## [WHAT YOU NEED TO DO]
Copy every line of the entries that has the string "moved" in it.
MATERIALS PROVIDED section start
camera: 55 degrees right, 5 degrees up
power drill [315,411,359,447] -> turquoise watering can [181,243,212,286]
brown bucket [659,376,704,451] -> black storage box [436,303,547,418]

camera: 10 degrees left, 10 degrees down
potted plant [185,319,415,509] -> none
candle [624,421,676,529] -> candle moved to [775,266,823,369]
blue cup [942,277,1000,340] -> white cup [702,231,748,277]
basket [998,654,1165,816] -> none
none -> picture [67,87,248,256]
MATERIALS PROVIDED section end
MATERIALS PROVIDED section start
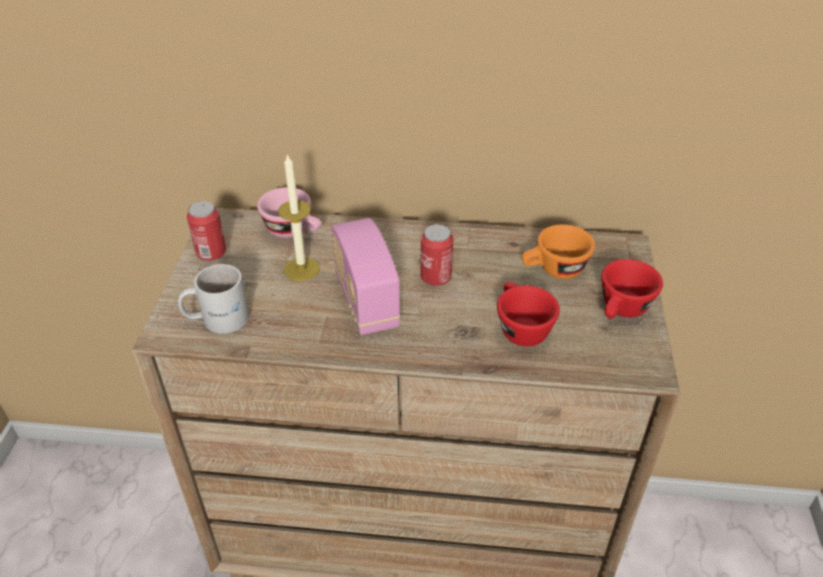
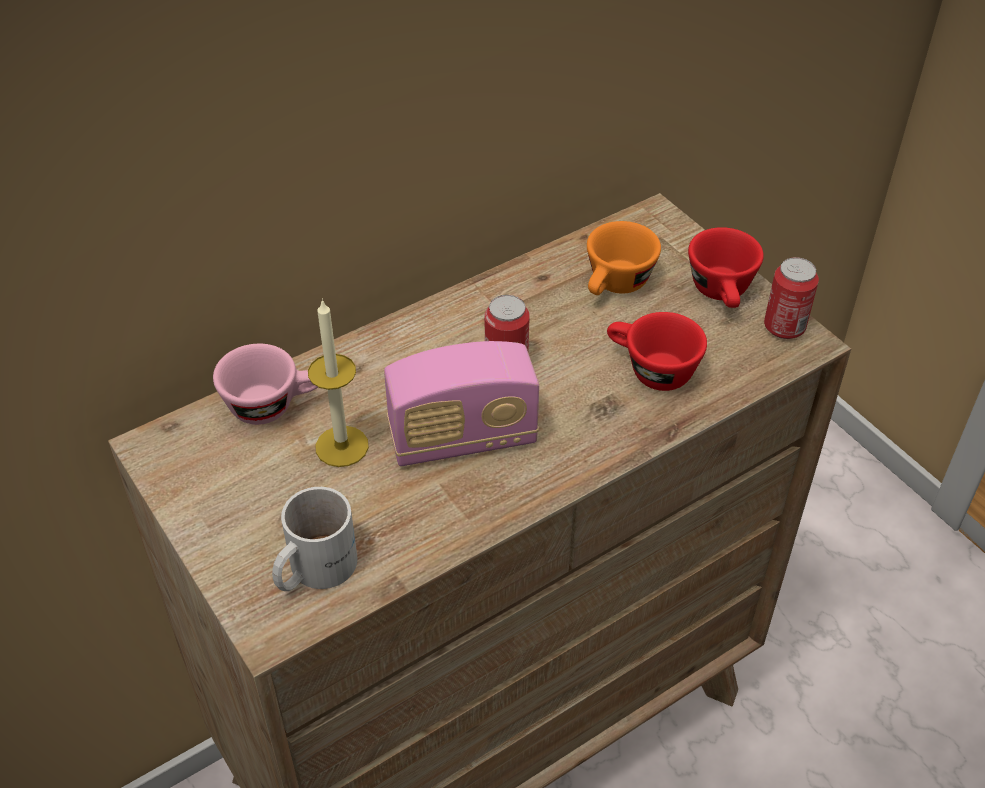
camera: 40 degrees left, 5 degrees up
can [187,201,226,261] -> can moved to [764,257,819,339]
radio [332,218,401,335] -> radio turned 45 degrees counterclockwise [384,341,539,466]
MATERIALS PROVIDED section end
## [OUTPUT BELOW]
candle [624,421,676,529] -> candle moved to [775,266,823,369]
can [187,201,226,261] -> can moved to [764,257,819,339]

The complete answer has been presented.